The Battle of Ulubad was the second clash that took place during Çelebi Mustafa's second rebellion.

== Bakcground ==
After Murad II ascended the throne, Emperor Manuel sent envoys to Bursa and demanded hostages from the Ottoman dynasty, threatening Murad II. When Bayezid Pasha rejected this proposal, Manuel released Mustafa Çelebi and Cüneyt Bey, who had been kept on Lemnos. According to the agreement Mustafa Çelebi made with the emperor, once he seized the throne, he would return all the cities on the Thracian and Western Anatolian coasts, as well as the Black Sea shores, to the Byzantine Empire. Byzantine ships disembarked Mustafa and Cüneyt Bey in the vicinity of Gallipoli. Believing that a 17-year-old boy (Murad II) could not rule the empire, a large portion of the Thracian population began to side with Mustafa. Within a few days, Mustafa gathered a large force composed of Thracians, Macedonians, and Epirotes in the plain of Thessaloniki.

== Battle ==
Upon hearing that Mustafa Çelebi had come to Anatolia, Murad II left Bursa and advanced toward Lake Ulubat. He positioned himself behind the river there.
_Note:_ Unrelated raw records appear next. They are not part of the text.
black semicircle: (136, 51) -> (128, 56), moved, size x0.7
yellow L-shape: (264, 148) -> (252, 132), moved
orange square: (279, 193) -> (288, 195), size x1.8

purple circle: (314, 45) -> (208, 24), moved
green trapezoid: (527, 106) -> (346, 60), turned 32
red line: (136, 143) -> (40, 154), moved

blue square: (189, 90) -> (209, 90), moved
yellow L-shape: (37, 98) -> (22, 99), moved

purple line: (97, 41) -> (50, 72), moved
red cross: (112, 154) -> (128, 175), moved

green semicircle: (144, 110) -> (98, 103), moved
Since he had destroyed the bridge connecting the two banks, his left flank rested on the sea, and his right flank was secured by Lake Ulubat and its marshes; to bypass the lake and the swamps, one had to march for three days along the foothills of Mount Uludağ. Stationed in a very strong position and accompanied by his most loyal viziers, the sultan carefully observed the movements of Mustafa Çelebi, who had taken up position on the opposite bank. On the advice of his commanders, Murad II released Mihaloğlu Mehmed Bey, who had been imprisoned in the Castle of Tokat, and brought him to his side.

Mihaloğlu Mehmed Bey, the famous raider commander of Rumelia, met secretly at midnight with members of the Evrenos family—the renowned commanders on Mustafa Çelebi's side—and with several other Rumelian beys, attempting to persuade them to join Murad. They were excited to meet this celebrated commander of Rumelia. Mehmed Bey called out across the river in the night, urging his comrades-in-arms and their soldiers to come over to Murad's side, and his appeal proved effective: the Rumelian beys crossed over with their troops and joined Murad. Their defection greatly weakened Mustafa's forces.
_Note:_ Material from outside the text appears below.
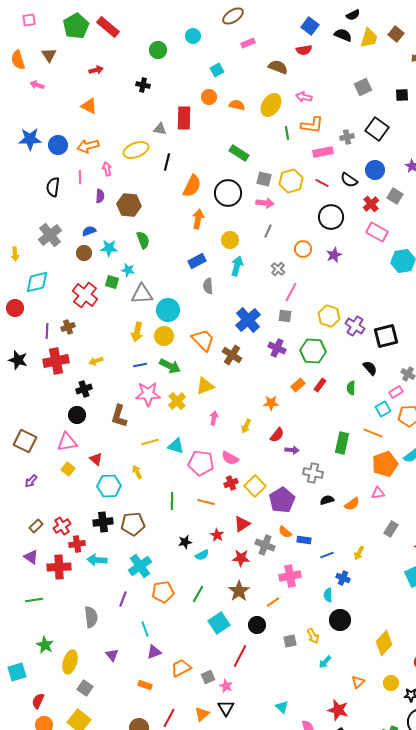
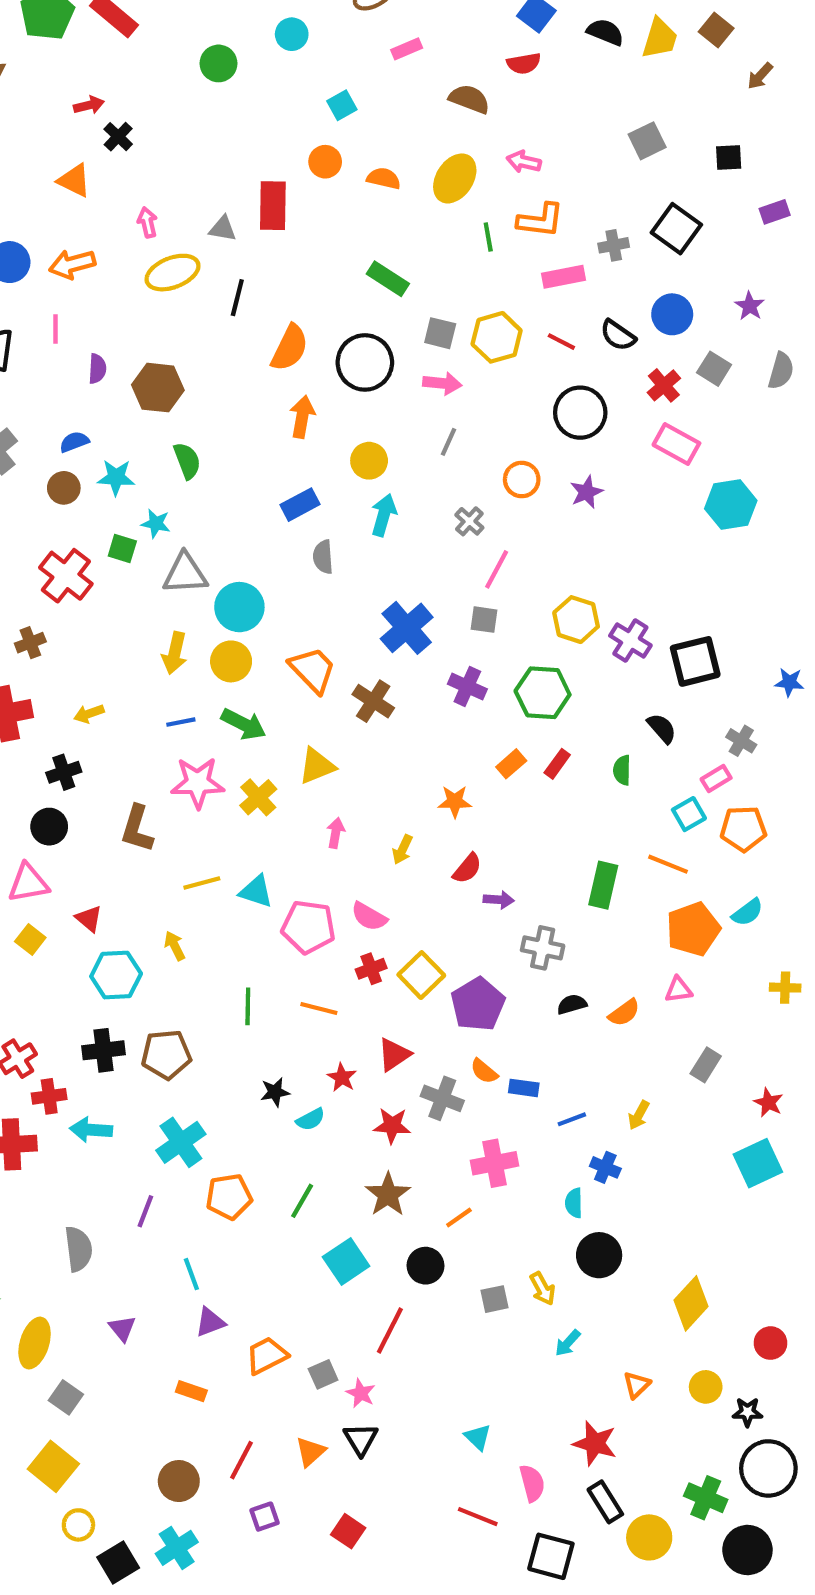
black cross: (143, 85) -> (118, 137), moved, turned 32
pink arrow: (107, 169) -> (147, 222), moved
However, the Azaps, who were among Mustafa's most loyal troops, remained on his side. Five thousand of them planned to cross the river where it was fordable and launch a night attack on the sultan's army. But since Sultan Murad was aware of their preparations, he ordered Umur Bey, together with two thousand janissaries, to lie in ambush in a forest stretching along the river crossings. When the Azaps reached the ford, the janissaries attacked them, killing many and capturing the survivors, who were brought back to camp.
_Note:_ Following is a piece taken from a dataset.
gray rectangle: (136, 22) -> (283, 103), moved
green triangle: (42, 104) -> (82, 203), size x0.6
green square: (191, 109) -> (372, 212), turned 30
Hacı İvaz Pasha sent a letter to Cüneyt Bey, the most powerful man at Mustafa Çelebi's side, in order to draw him away. In the letter, he promised that if Cüneyt abandoned Mustafa and defected, the Beylik of Aydın would be restored to him. At the same time, he wrote a separate letter to Mustafa, claiming that Cüneyt was preparing to defect with his troops and deliver him into Sultan Murad's hands. This stratagem proved just as successful as the first.

While Mustafa Çelebi was troubled by such suspicions among his men, he awoke one morning to find that Cüneyt Bey had indeed deserted him. Realizing that his army was melting away on its own, Mustafa Çelebi found no choice but to flee.